-- Work instructions --
A verbatim repeat of the lines below is required, with the pictures removed.
-- Opening Marker --
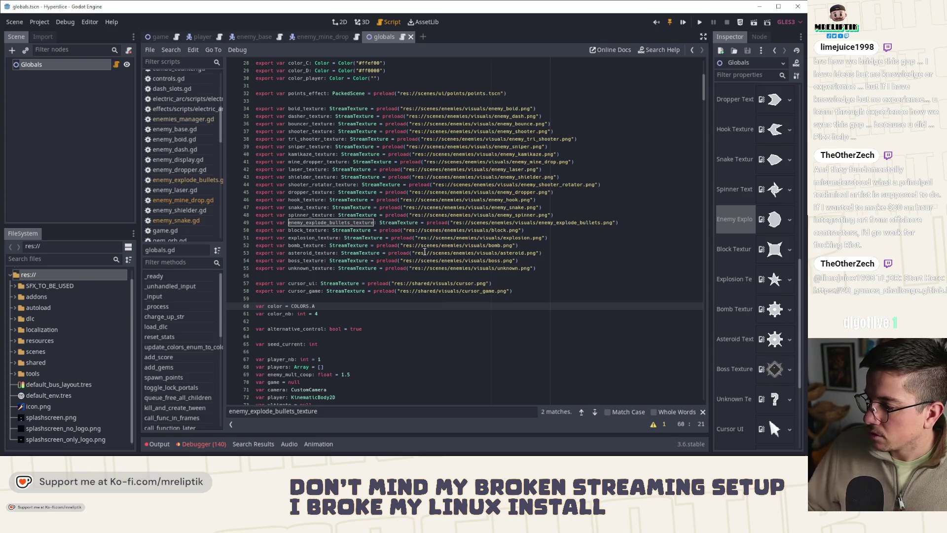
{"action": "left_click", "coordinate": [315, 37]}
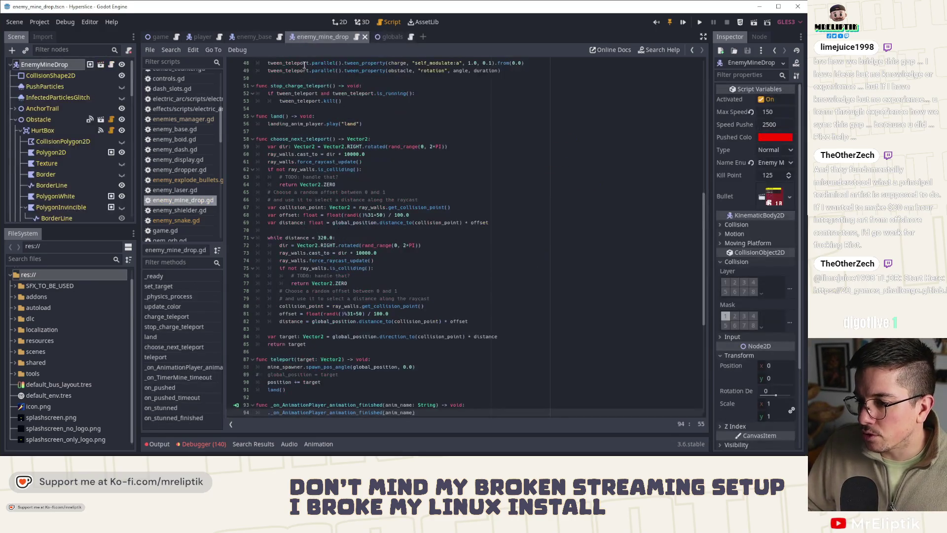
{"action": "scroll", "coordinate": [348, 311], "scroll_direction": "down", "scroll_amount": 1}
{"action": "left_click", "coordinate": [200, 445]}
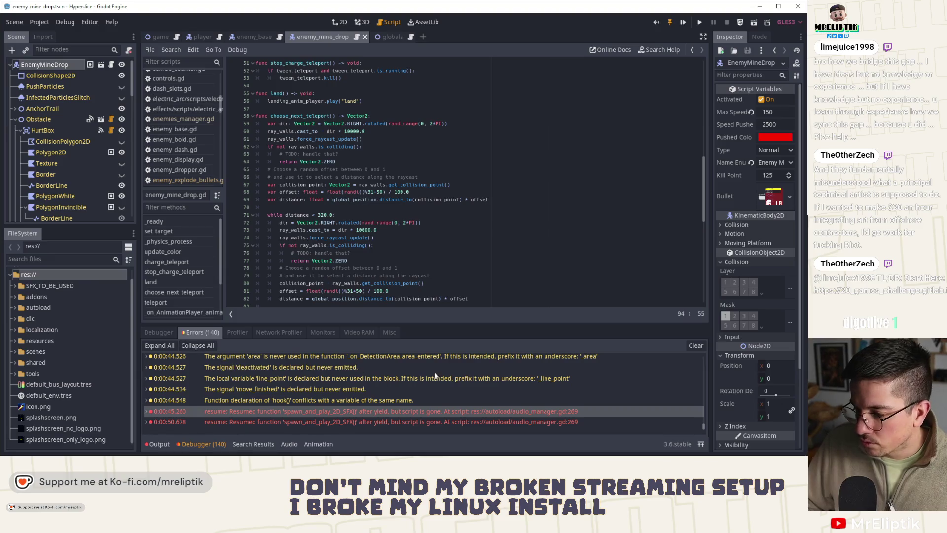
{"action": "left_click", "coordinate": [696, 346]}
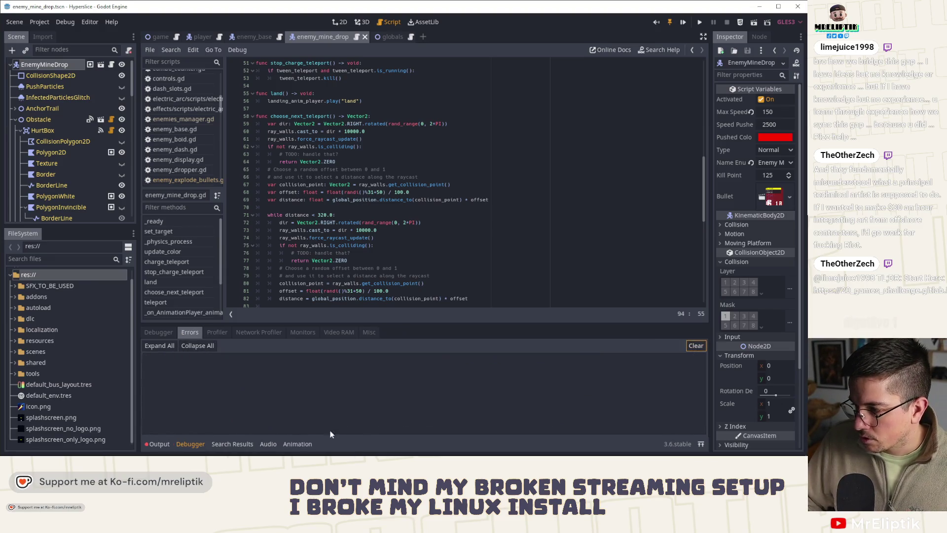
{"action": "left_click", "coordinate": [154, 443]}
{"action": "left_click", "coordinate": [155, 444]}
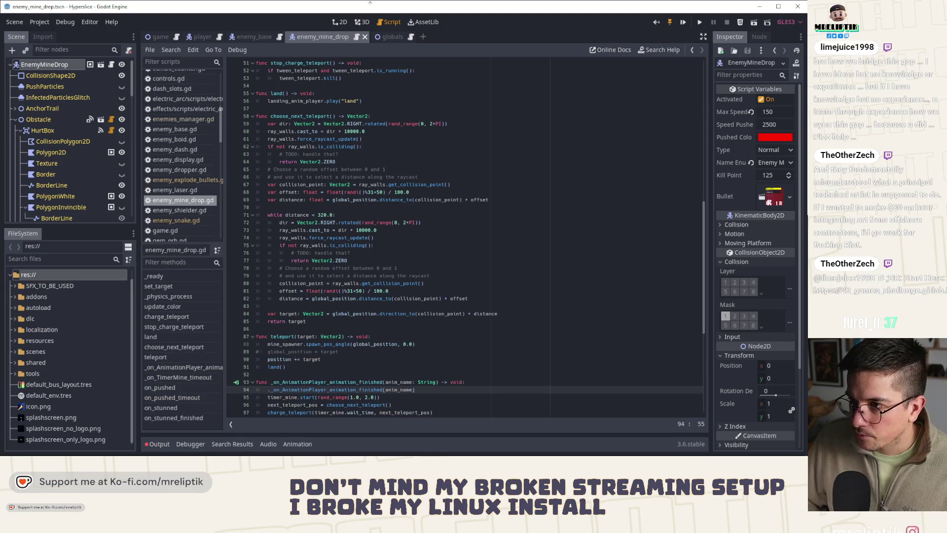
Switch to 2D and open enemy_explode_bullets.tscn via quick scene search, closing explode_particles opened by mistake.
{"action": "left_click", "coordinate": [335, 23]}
-- Closing Marker --
-- Worked solution --
{"action": "left_click", "coordinate": [315, 37]}
{"action": "scroll", "coordinate": [348, 311], "scroll_direction": "down", "scroll_amount": 1}
{"action": "left_click", "coordinate": [200, 445]}
{"action": "left_click", "coordinate": [696, 346]}
{"action": "left_click", "coordinate": [154, 443]}
{"action": "left_click", "coordinate": [155, 444]}
Switch to 2D and open enemy_explode_bullets.tscn via quick scene search, closing explode_particles opened by mistake.
{"action": "left_click", "coordinate": [335, 23]}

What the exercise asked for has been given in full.